Box of Memories
Re-submitted for the Save Polaroid group.
Your father's Polaroid. This is the camera of a photographer. Not as predictable or sterile as a digi-cam; an elegant instrument for a more civilized age. For over 4 generations, Polaroid film cameras were an icon of fun, spontaneity and joy, before the dark times... before the acquisition.
Polaroid's announcement that it is abandoning film is another example of the misunderstanding that digital imaging must replace film, as opposed to coexisting with it. The argument is that it's the same thing but better. It's not the same at all. And that couldn't be more true than it is with instant film.
For me, watching a polaroid picture develop is like watching a memory form right before your eyes.

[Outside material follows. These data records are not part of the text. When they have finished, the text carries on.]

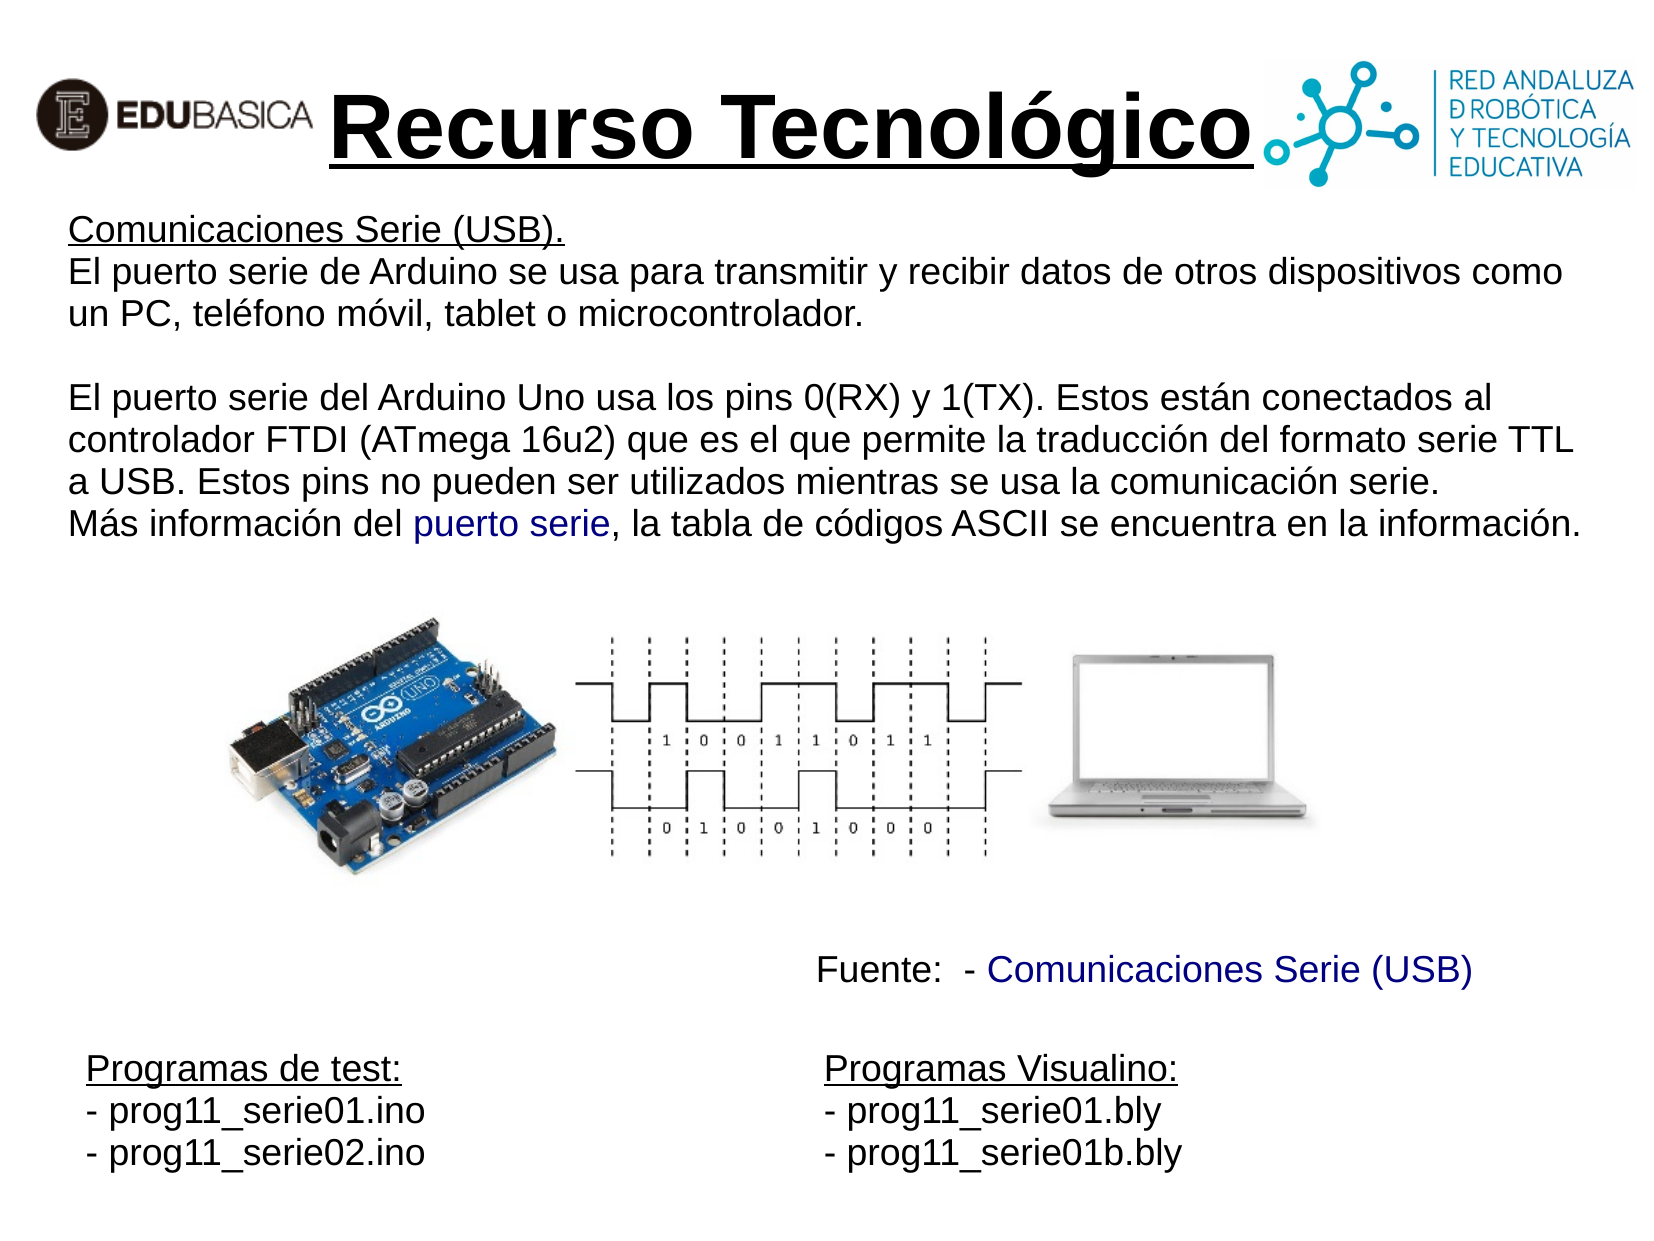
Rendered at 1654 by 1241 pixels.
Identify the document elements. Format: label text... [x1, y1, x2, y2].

picture [35, 77, 316, 154]
text_box Fuente: - Comunicaciones Serie (USB) [801, 941, 1543, 1041]
text_box Programas de test: Programas Visualino: - prog11_serie01.ino - prog11_serie01.bly - prog11_serie02.ino - prog11_serie01b.bly [70, 1040, 1571, 1182]
picture [1263, 59, 1636, 190]
picture [224, 556, 1323, 945]
text_box Comunicaciones Serie (USB). El puerto serie de Arduino se usa para transmitir y recibir datos de otros dispositivos como un PC, teléfono móvil, tablet o microcontrolador. El puerto serie del Arduino Uno usa los pins 0(RX) y 1(TX). Estos están conectados al controlador FTDI (ATmega 16u2) que es el que permite la traducción del formato serie TTL a USB. Estos pins no pueden ser utilizados mientras se usa la comunicación serie. Más información del puerto serie, la tabla de códigos ASCII se encuentra en la información. [53, 200, 1599, 552]
title Recurso Tecnológico [47, 23, 1536, 231]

It appears out of a hazy nothingness and slowly forms into a beautiful but often imperfect image. A picture that mirrors the imperfections of life and memory.
I can't argue with the convenience and clarity of digital imaging. I use my digital camera all the time. It takes beautiful pictures and I don't have to worry about loading film. But of the thousands of digital photos I have taken in my life, 99.9% of them will likely sit on a hard drive as raw data for an eternity, never to be transfered to paper, displayed, or shared.
With instant film you don't get to make the choice of whether or not a picture is "good enough" to make a print. You get a print every time. You can't just hit delete because someone was making a weird face, or the framing wasn't quite right or in some way the image doesn't live up to the unattainable idea of perfection we have all have in our heads from being exposed to too many photoshopped images. The picture comes out no mater what. And even if we don't like what we see when it develops, it's life, and chances are, like the photo above, we'll find it in a box years later and be thankful that we have it - dirty shorts, nervous smile and all.
And just in case anyone questions the length of my Star Wars devotion - I've been on the bandwagon since the beginning. This was taken around 1978 at the Eastbrook Mall in Willimantic CT. I believe I was 3 or 4. I've always looked older than I am.
I remember asking Darth what a button on his chest plate was for. He said it let him talk to his ship. Pfffft. I don't think so.